With astonishing speed, the United States and Britain are making their nightmares come true. Iraq is fast becoming the land that they warned about: a throbbing hub of terror. Islamists bent on murder, all but non-existent in Saddam's Iraq, are now flocking to the country, from Syria, Iran and across the Arab world. In the way that hippies used to head for San Francisco, jihadists are surging towards Baghdad. For those eager to strike at the US infidel, Iraq is the place to be: a shooting gallery, with Americans in easy firing range. Afghanistan is perilous terrain, but Iraq is open country. For the Islamist hungry for action, there are rich pickings.

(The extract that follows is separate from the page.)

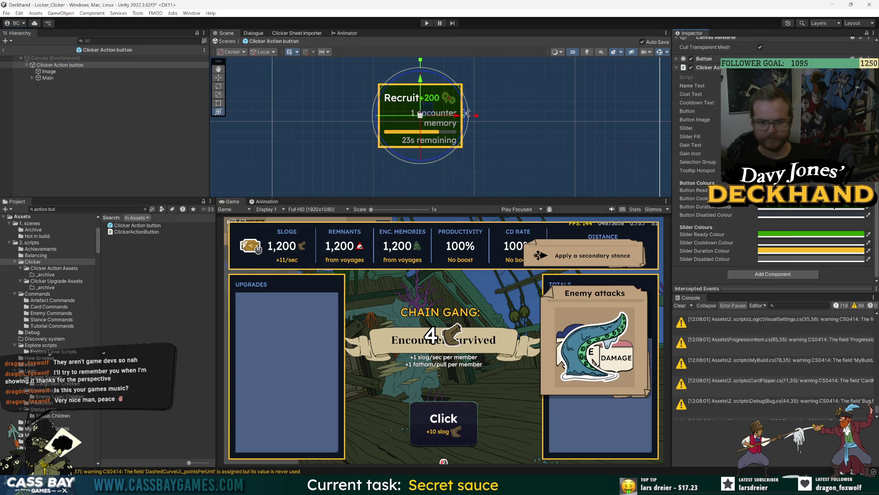
left_click(49, 71)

Bush insisted that Saddam's Iraq was packed with these people, ready to be deployed at a moment's notice. Proof was always thin, thinner even than the evidence of weapons of mass destruction - which is why Blair, to his credit, never mentioned it. But never mind; events have taken care of that little lacuna in the US argument. Iraq may not have been a terrorists' paradise at the start of the year - a retirement home for a few has-beens, perhaps - but it is now. Operation Iraqi Freedom blew off the gates, and Islam's holy warriors have rushed in. Like the blind protagonist of a Greek drama, Bush, in seeking to avert a prophecy, has ended up fulfilling it.

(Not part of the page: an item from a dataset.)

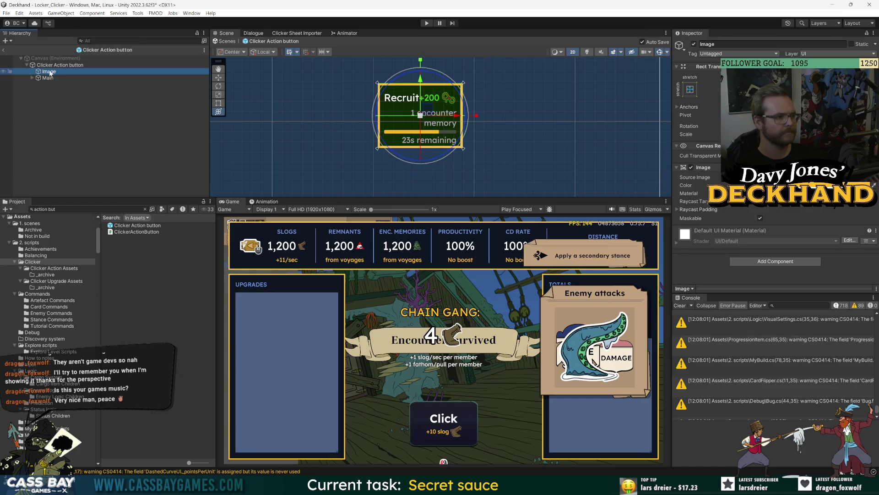
type("Selection Highlight")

Confirmation comes in the daily drip-drip-drip of the death toll, with one or two Americans (and now Britons) dying every 24 hours. It is a wonder the figure is not higher, with coalition forces now facing up to 20 attacks a day. There were more deaths yesterday, along with a car bomb at the Baghdad police academy.

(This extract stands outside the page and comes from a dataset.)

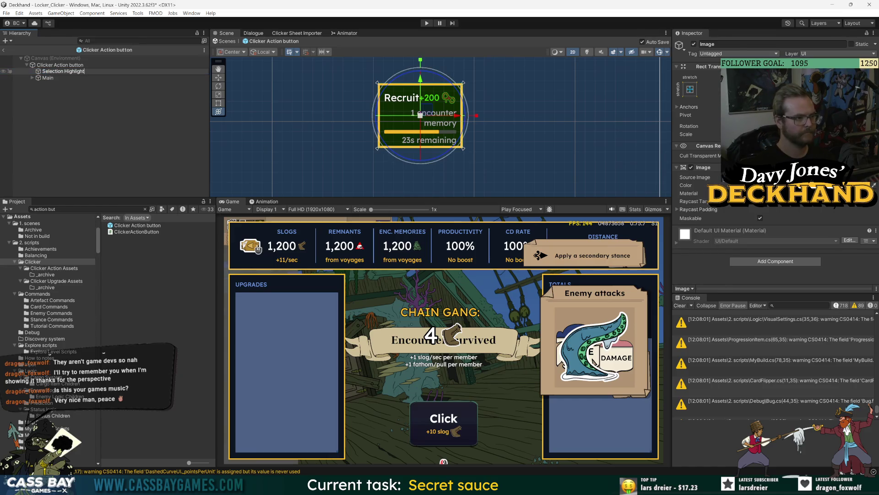
key("Return")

Not that the victims have been chiefly Americans. Instead, the biggest strikes have been against those seen to be their partners: the Jordanian embassy, the United Nations and, in Najaf last week, Iraq's most powerful Shia leader. That bomb served as a warning to all Iraqis not to get too cosy with the country's new rulers - if the US cannot protect a first-rank, sympathetic cleric, how safe is everyone else?

The result is that no one wants to stand too close to the occupiers. One member of the new governing council resigned at the weekend; another warned the US viceroy, Paul Bremer, that the council "could become a morgue" if the Americans did not do more to protect its members. Others are taking the law into their own hands, hiring private bodyguards. Shias, angry at their vulnerability at Najaf, are taking similar steps, looking to groups such as the Badr Brigades to provide security. This takes Iraq one step closer to a Somalia or Afghanistan scenario: a lawless, failed state, where the only authority is the local warlord. With a murder rate approaching 5,000 a year, that kind of anarchy is not far off. Make no mistake, Saddam's Iraq was an evil tyranny. But it was not a failed state, the ideal climate for nurturing terror. With power and water still not working, thanks to constant sabotage, and thieves stripping vital cables for their copper, it could be soon.

Why is the occupation going so badly wrong? Hubris and incompetence played their part. The Pentagon's civilian planners put plenty of thought into the war, but almost none into the peace. They had a hyperpower's supreme confidence in their own abilities.